Now that we are emitting validator set update events with an event nonce we have an event that is using event nonce zero. This is a big problem on the Cosmos side as the logic has all been developed with the assumption that event nonce 0 is a special unused value.
15af0e1
to
c13d12e
Compare
@jtremback is working on the spec here. Design is also outlined in #340 |
Reasoning
This pull request re-introduces pruning for validator sets but in a way that is guaranteed to be secure.
In the past we simply pruned validator sets after a given number of blocks. This solution was simple and would work well the vast majority of the time. But could result in a catastrophic failure of the bridge in some edge cases.

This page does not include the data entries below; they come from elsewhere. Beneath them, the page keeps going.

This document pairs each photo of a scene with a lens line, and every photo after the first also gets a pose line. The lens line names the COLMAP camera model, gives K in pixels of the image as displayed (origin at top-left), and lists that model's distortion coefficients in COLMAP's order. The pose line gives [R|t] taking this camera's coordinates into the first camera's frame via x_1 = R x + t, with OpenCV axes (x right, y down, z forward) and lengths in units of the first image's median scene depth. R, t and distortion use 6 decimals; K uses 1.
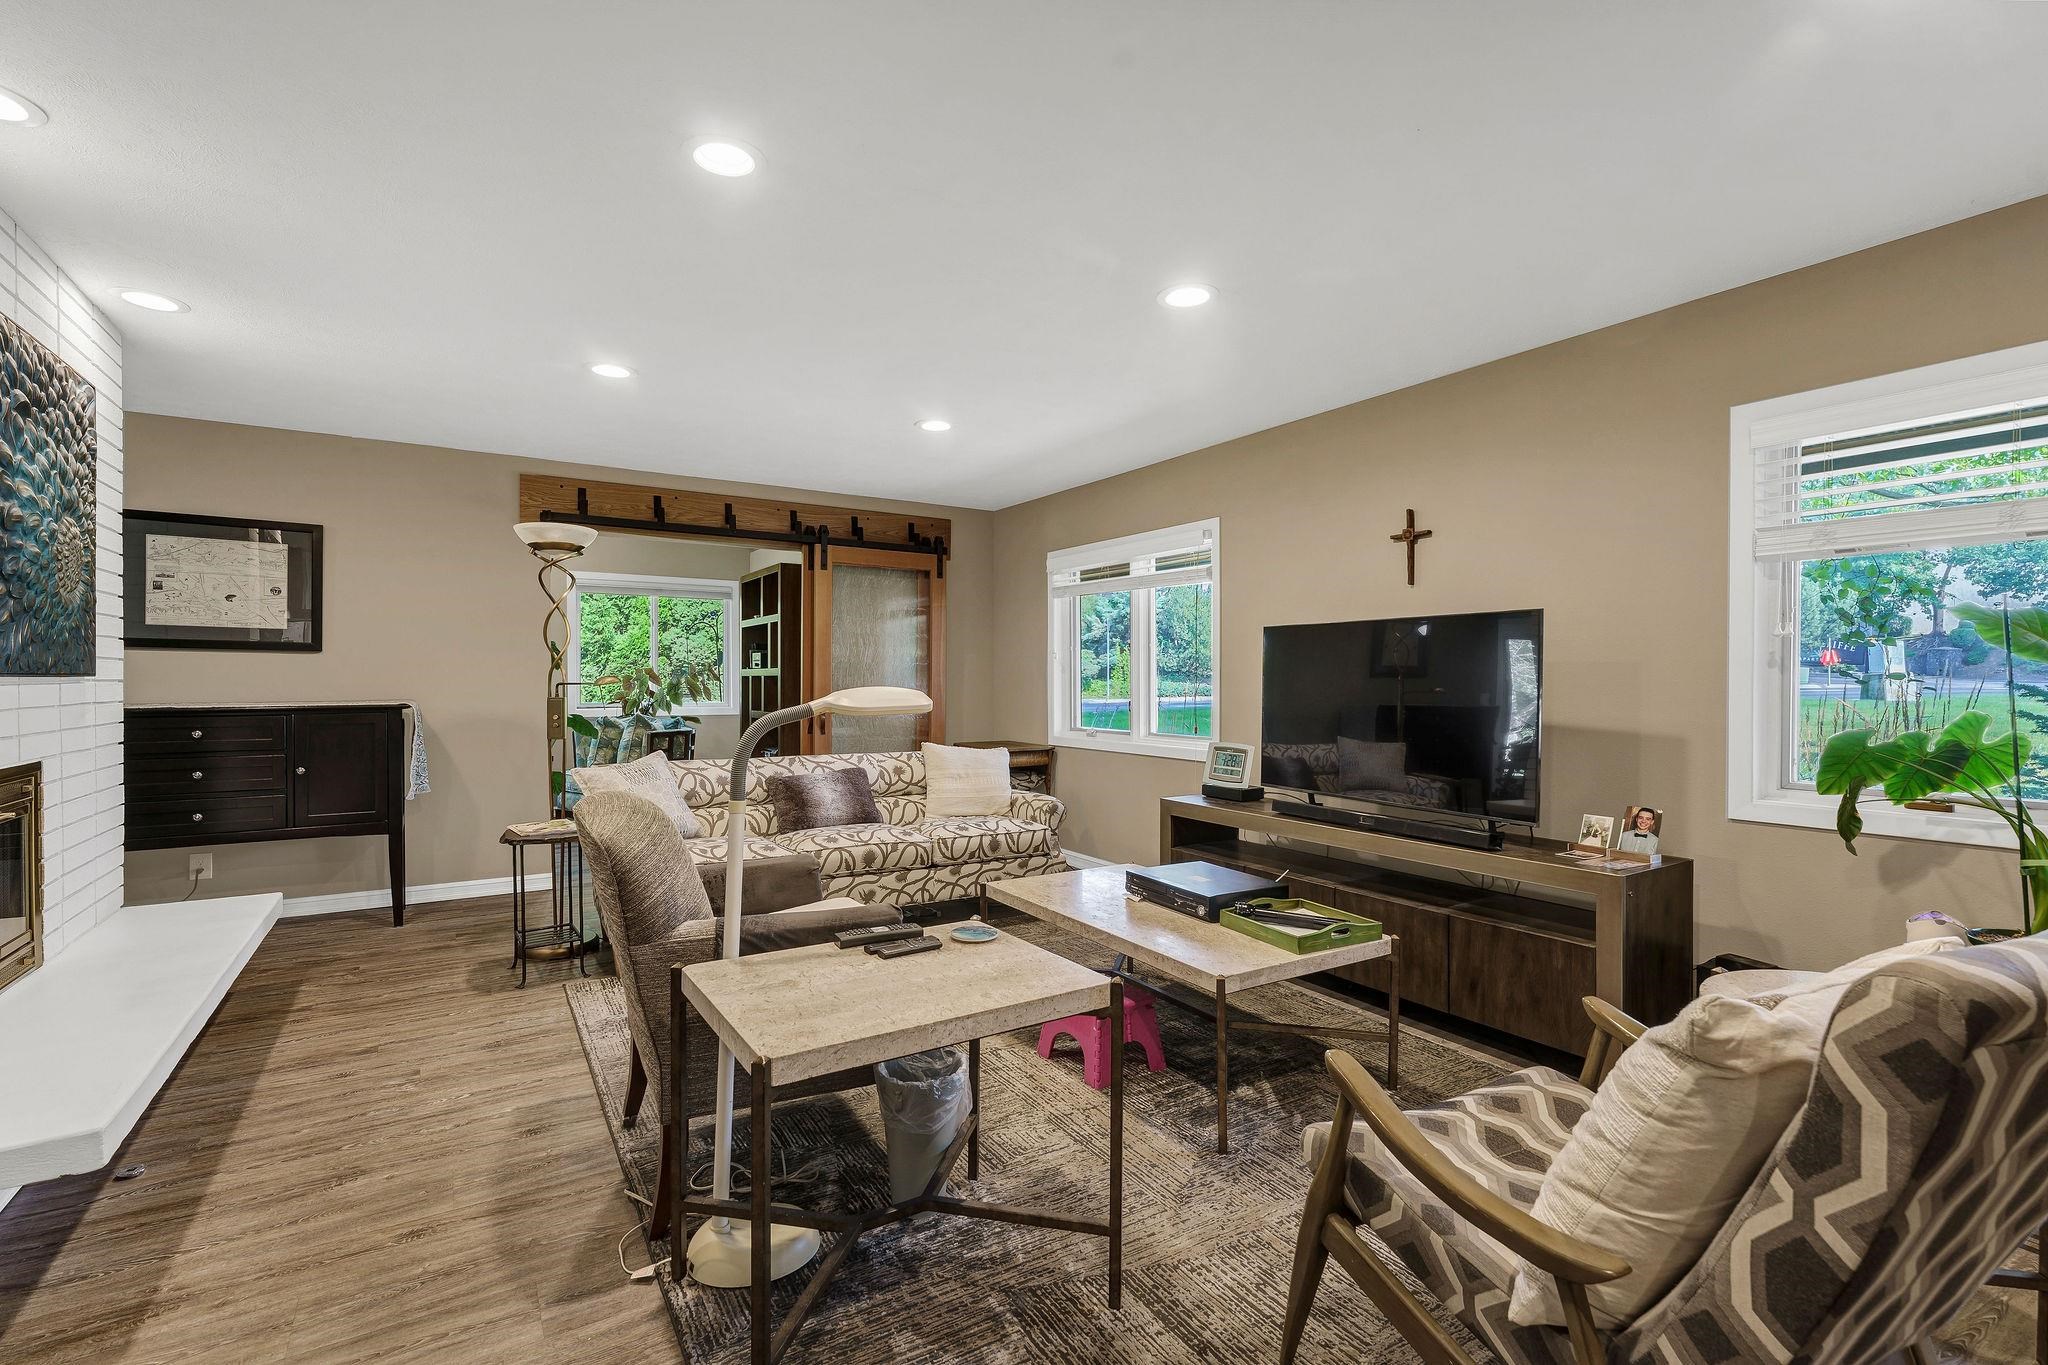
lens RADIAL K [[902.9, 0, 1039.1], [0, 902.9, 688.6], [0, 0, 1]] dist [0.000495, 0.000144]
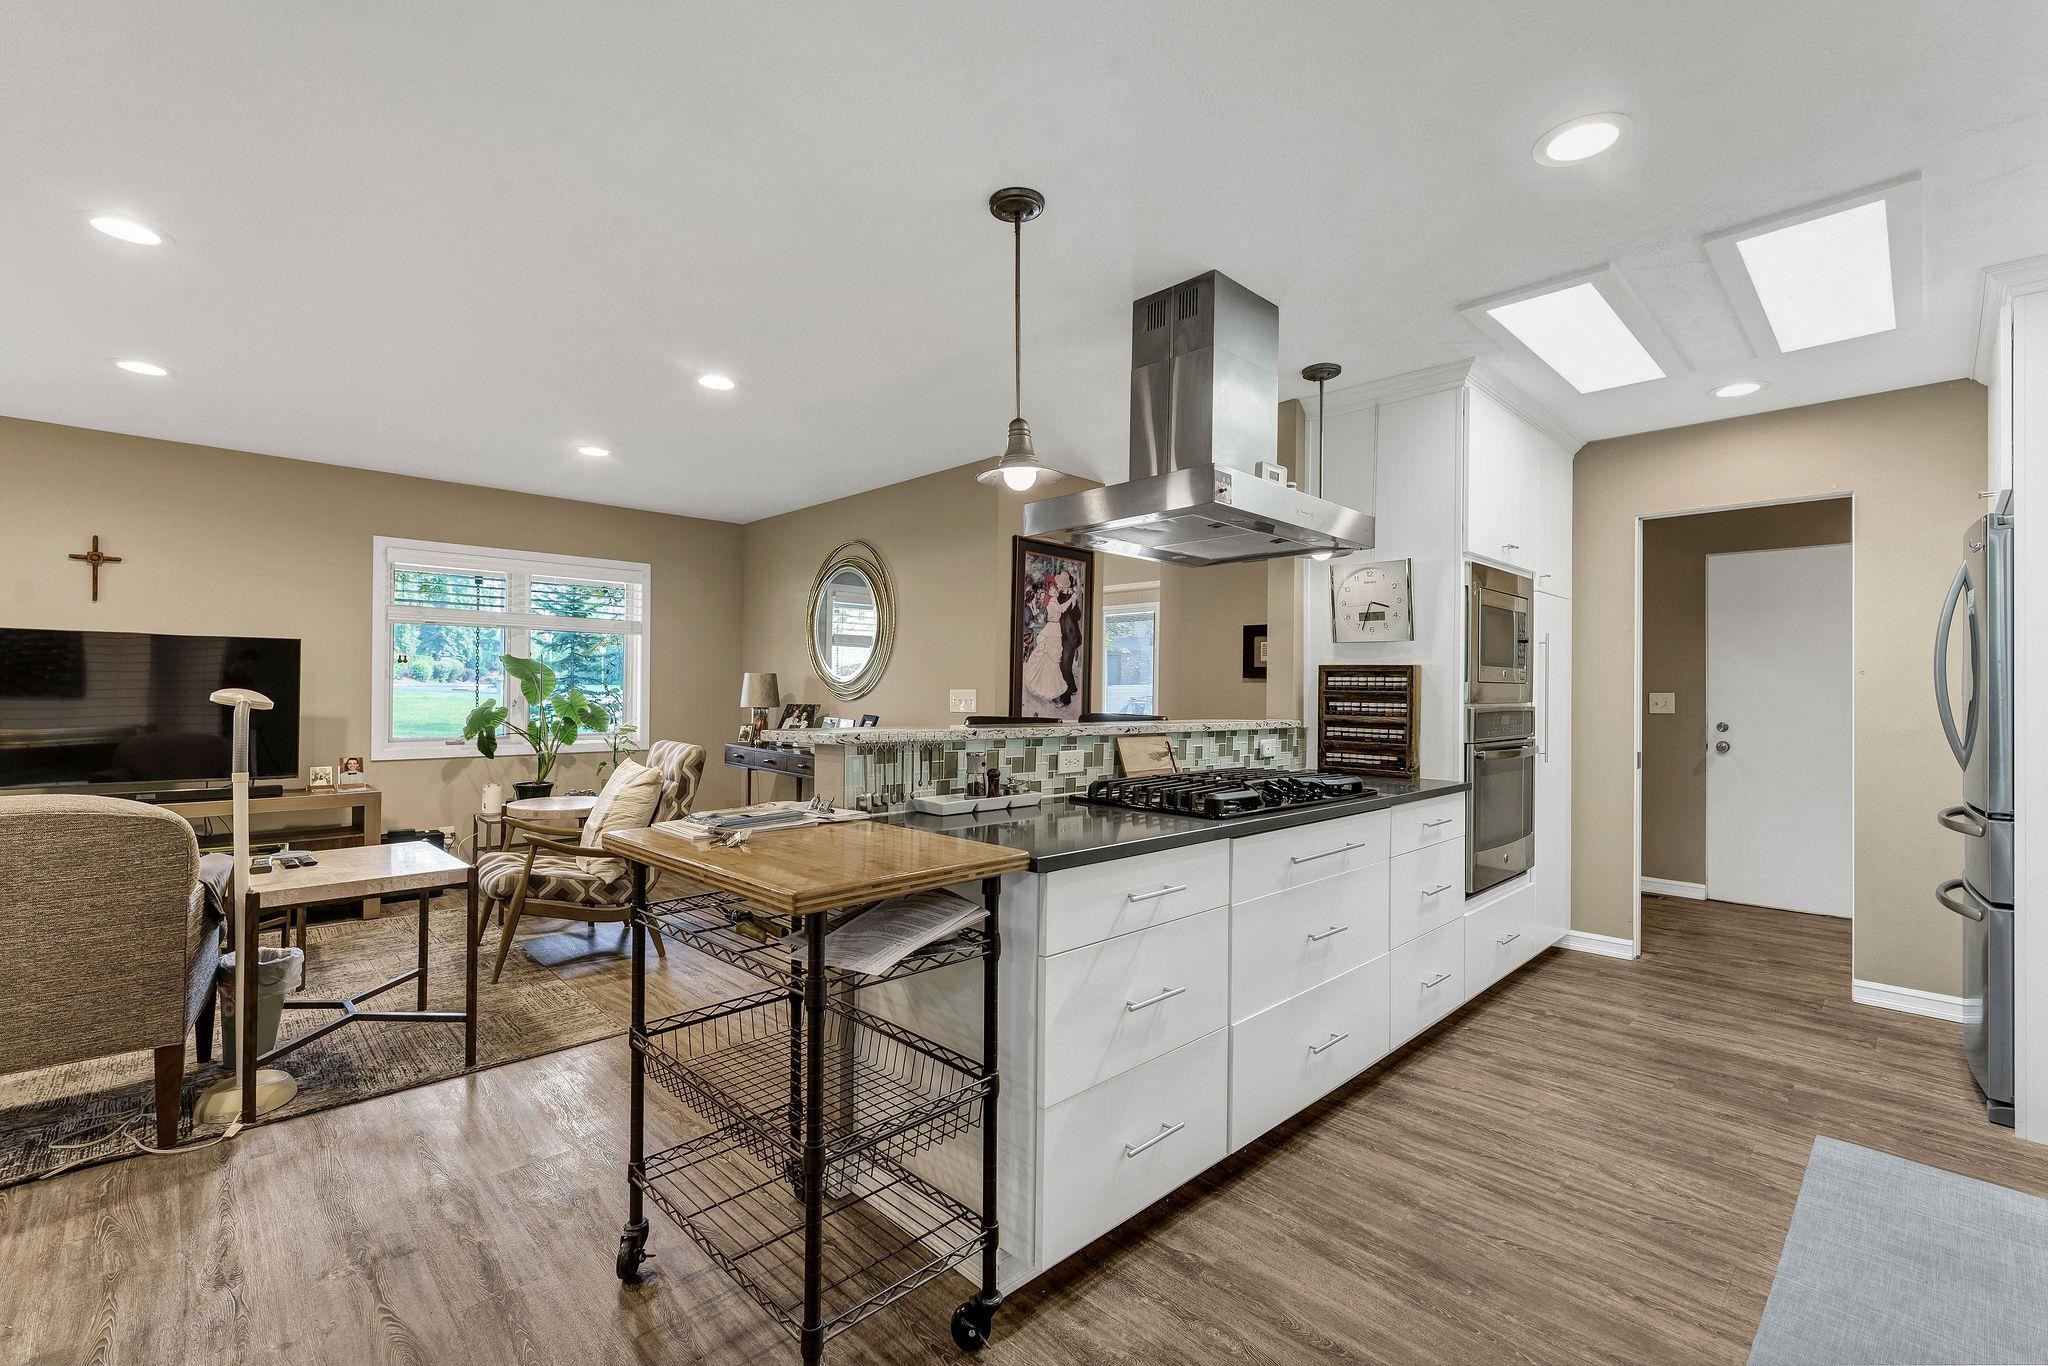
lens RADIAL K [[902.9, 0, 1021.5], [0, 902.9, 687.9], [0, 0, 1]] dist [0.000495, 0.000144]
pose [[-0.201754, 0.000372, 0.979436, -1.273429], [0.002145, 0.999998, 0.000062, 0.000068], [-0.979434, 0.002114, -0.201754, 0.085348]]
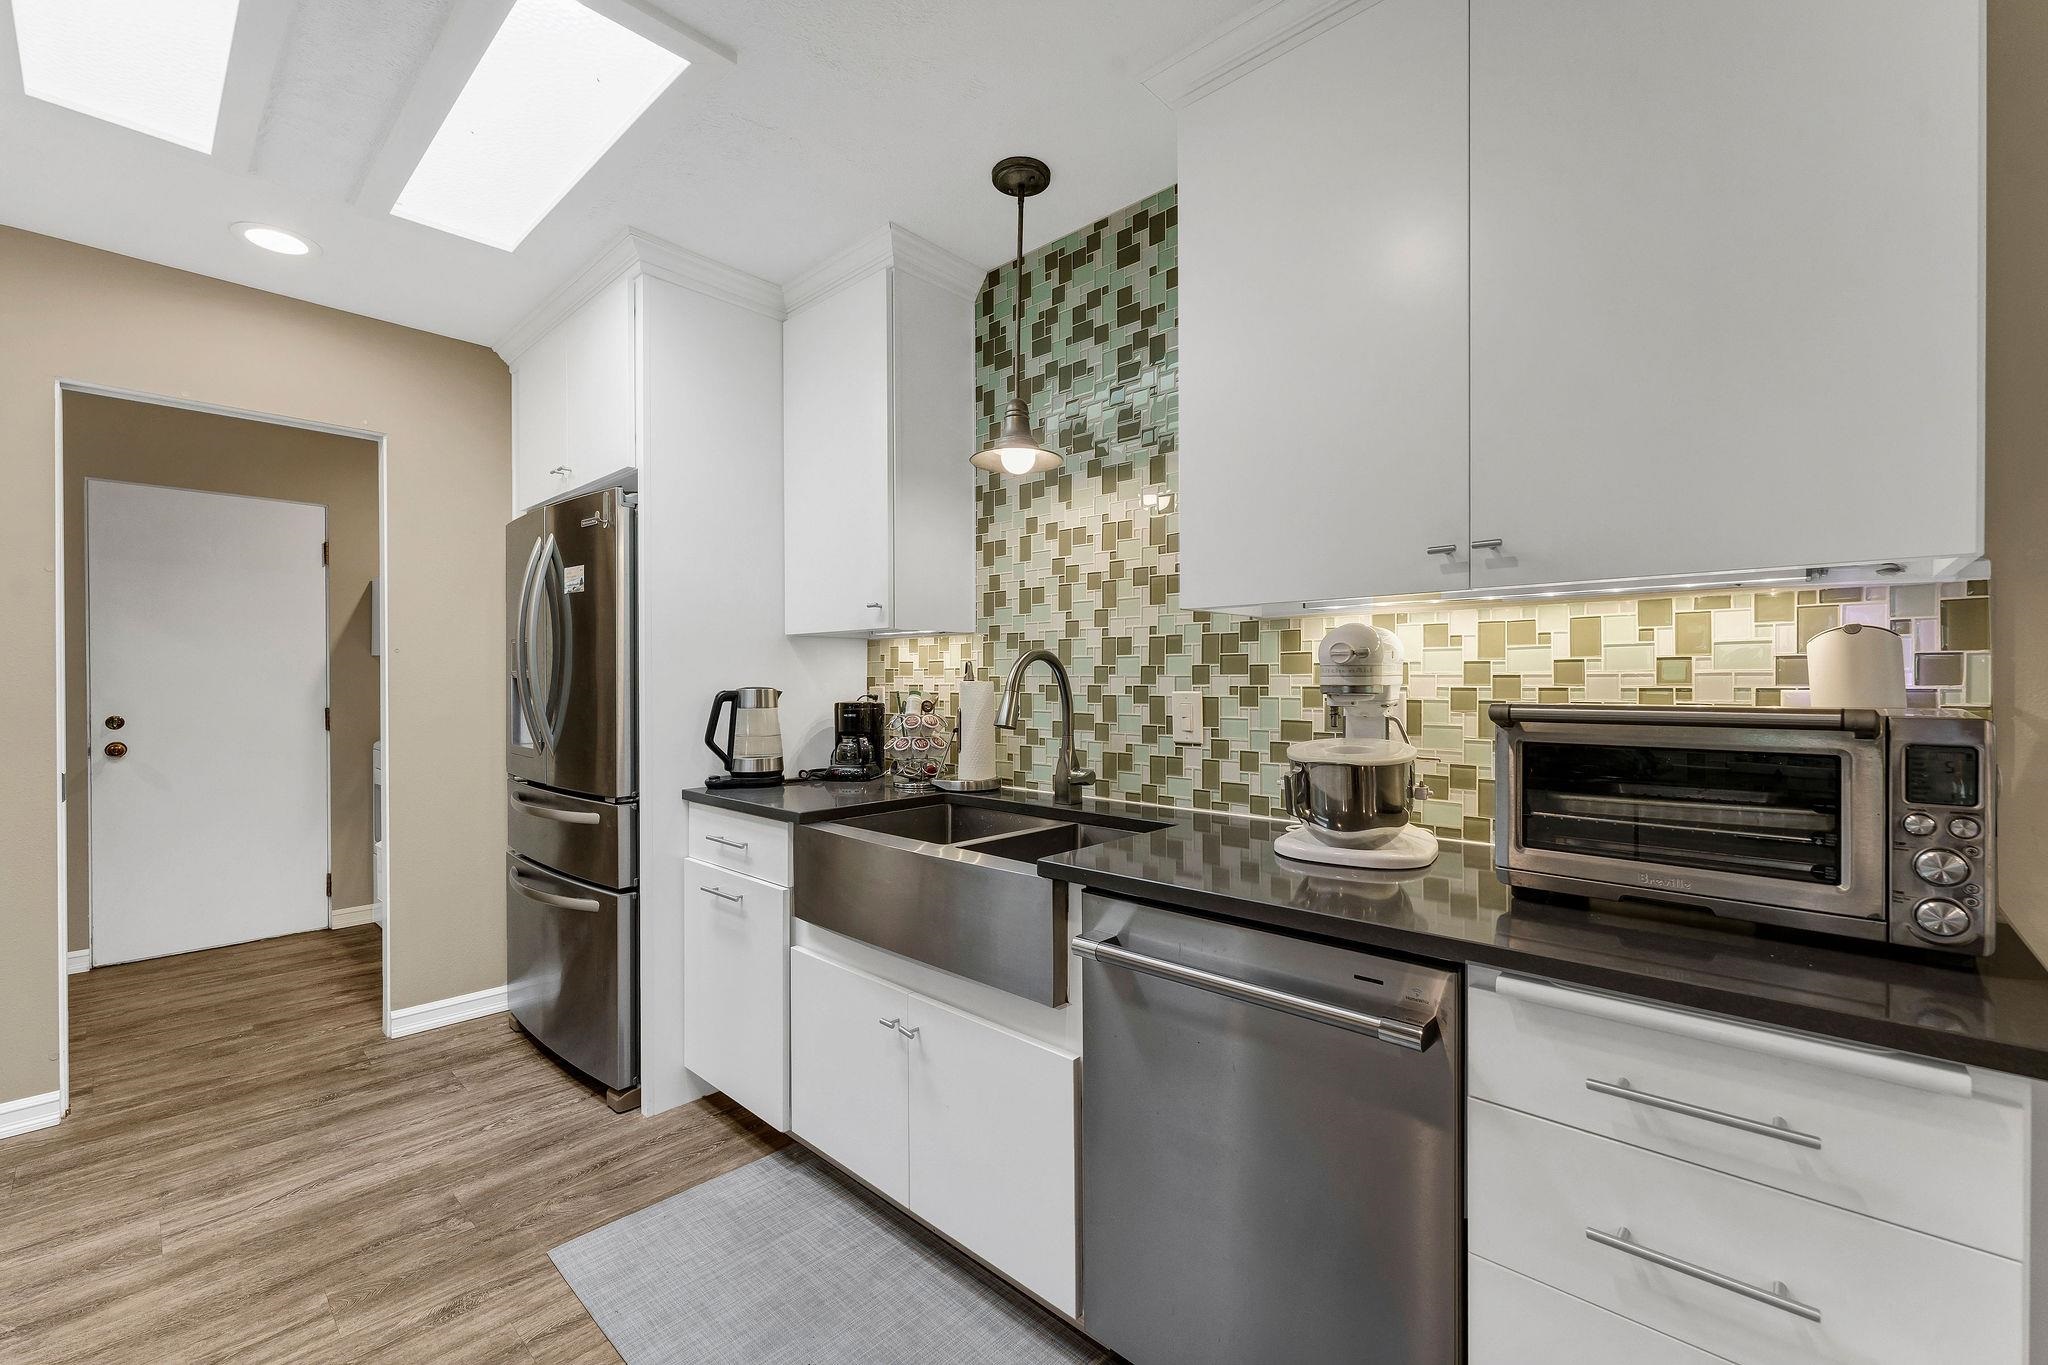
lens RADIAL K [[850.6, 0, 1012.4], [0, 850.6, 683.3], [0, 0, 1]] dist [0.006094, 0.000673]
pose [[-0.972785, 0.000711, -0.231708, -0.704008], [-0.002968, 0.999875, 0.015530, 0.002892], [0.231690, 0.015795, -0.972661, -0.182513]]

Lets take for example a case where the EVM chain halts for 24 hours for whatever reason. During this time the Cosmos chain continues normally and has a complete validator set change out with no hostile intent on the part of any validator. The former pruning logic would remove the signed validator sets from the history as the slashing window passed and by the time the EVM chain restarted no update signed by the validator set that controlled the chain 24 hours ago would still be in the store.
The bridge and all the funds in it would be lost at this point. Even though the signatures required to transition it to the new validator set where created and submitted, they where just deleted before they could be used.
The only solution to this edge case is to do something we've wanted to avoid for a while. Ferry the ValsetUpdated event from Ethereum to Cosmos as an Oracle claim.
We have tried to avoid this mainly because when it was around early in the development of Gravity developers had a habit of misusing it and generally assuming it's more accurate than is possible considering the constraints imposed by the separate timing of two different chains.
But without some awareness of the past state of the Ethereum chain we would have to wait weeks before we could safely assume that the validator set had been updated on the EVM chain. This was previously accepted as a 'solution' but the failure of testnet1 under mountains of validator set updates is a pretty strong takedown of that design decision.
Secondary Reasoning
In addition to our pruning problem having a reasonable idea of what validator set exists on Ethereum will resolve some audit issues. One of the audit issues Informal raised was that a Cosmos full node operator might not know that the bridge has been highjacked.
Now that we are ferrying the data we can (although this pull request does not implement it) validate that the validator set on Ethereum matches the stored value for that nonce on Cosmos. In the case of a failure the Cosmos chain can panic, or raise whatever warning is required without requiring the user to run any sort of external binary to determine that.